2. Любовь всей жизни
Ефим сошёл с поезда и вдохнул полной грудью. Он уловил знакомый запах шпал. За годы войны столько пришлось колесить по рельсам! Со станции Ефим направился в посёлок.
Когда‑то давно, ещё ребёнком, он с родителями гостил у бабушки Серафимы. Тогда здания казались большими, а главная улица – широкой и очень длинной. Ефим улыбнулся тому, что всё изменилось. Теперь он сам стал высоким, а дома будто вросли в землю, да и центральная улица посёлка оказалась не такой широкой. В столь ранний час на ней было уже много народа. Люди приглядывались к незнакомому фронтовику с вещмешком за плечом. Кто он? Кому посчастливилось дождаться с войны здорового солдата с медалью на груди и счастливой улыбкой на лице?
Ефим остановился у знакомой калитки. Залаял пёс. Вышла хозяйка.
– Тише, Полкан! – прикрикнула она. – Вам кого?
– Фадееву Серафиму Петровну, – ответил Ефим, и его охватила тревога.
– Так она ещё в прошлом году умерла. Дом пустовал. Родные не объявлялись, и поселковый совет разрешил нам – многодетной семье – поселиться в нём. А вы кто ей будете?
– Я её внук Ефим Иванович Фадеев.
– Проходите в дом. У нас остались её фотографии и письма.

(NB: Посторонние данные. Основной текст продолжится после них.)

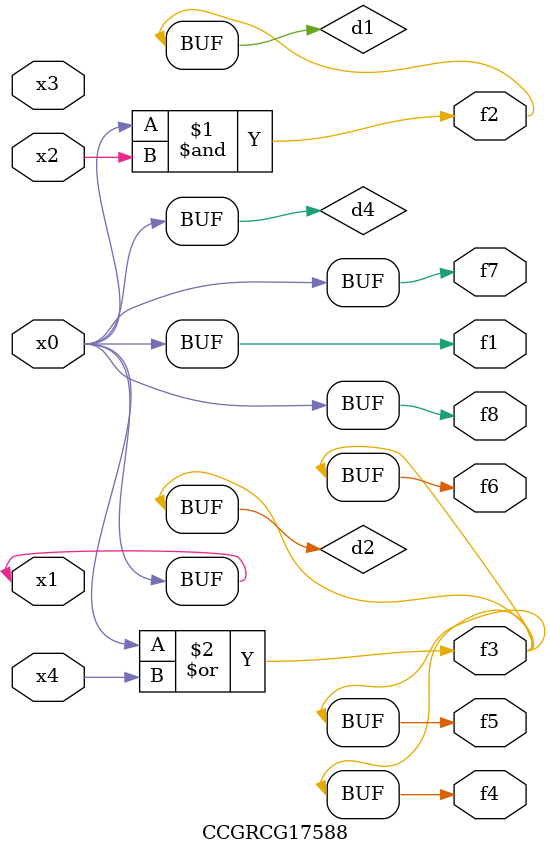
<source format=v>
module CCGRCG17588(
	input x0, x1, x2, x3, x4,
	output f1, f2, f3, f4, f5, f6, f7, f8
);

	wire d1, d2, d3, d4;

	and (d1, x0, x2);
	or (d2, x0, x4);
	nand (d3, x0, x2);
	buf (d4, x0, x1);
	assign f1 = d4;
	assign f2 = d1;
	assign f3 = d2;
	assign f4 = d2;
	assign f5 = d2;
	assign f6 = d2;
	assign f7 = d4;
	assign f8 = d4;
endmodule

</source>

Ефим прошёл внутрь, осмотрел комнаты – всё было как прежде. Однако чувствовалось, что у дома новые хозяева. У него защемило сердце.
– Возьмите фотографии вашей бабушки. – Хозяйка подала аккуратно свёрнутый пакет, перевязанный жгутом. – Мы хотим объединить две комнаты и расширить детскую, но, если вы останетесь с нами, ремонт подождёт. Занимайте любую комнату.
– Где ваш муж?
– На станции. У нас в посёлке станция – основное место работы. Какая у вас профессия?
– Никакая. Война помешала получить специальность и одновременно многому научила. Приходилось ремонтировать танки и боевые автомобили. Я у вас пока оставлю вещмешок? Схожу на станцию, узнаю насчёт работы. Утро – самое лучшее время, чтобы говорить с начальством.
– Это верно.
* * *
Здание станции было маленьким. Внутри располагалось три двери: в кассу и в кабинеты диспетчера и начальника станции. В последнем на повышенных тонах говорила девушка. Когда Ефим заглянул внутрь, она замолчала.
– О, служивый, проходи, садись, – сказал начальник и указал на стул.
– Андрей Иванович, я вам серьёзно говорю, если не найдёте второго диспетчера и техничку, я уволюсь. Не могу больше работать по двенадцать часов в сутки да ещё и полы мыть. Устала, понимаете? Ус‑та‑ла! А я ведь ещё молодая. Погулять хочу, на танцы съездить в райцентр, жениха найти, в конце‑то концов!
– Оленька, потерпи. Найдём тебе и напарницу, и техничку, и жениха, – он засмеялся. – Вот, смотри, какой бравый солдат. Чем не жених? Вы женаты?
– Нет, – улыбнулся Ефим.
Ольга посмотрела на него оценивающим взглядом и слегка покраснела.
– Вы издеваетесь?! – крикнула она, заплакала и выбежала из кабинета.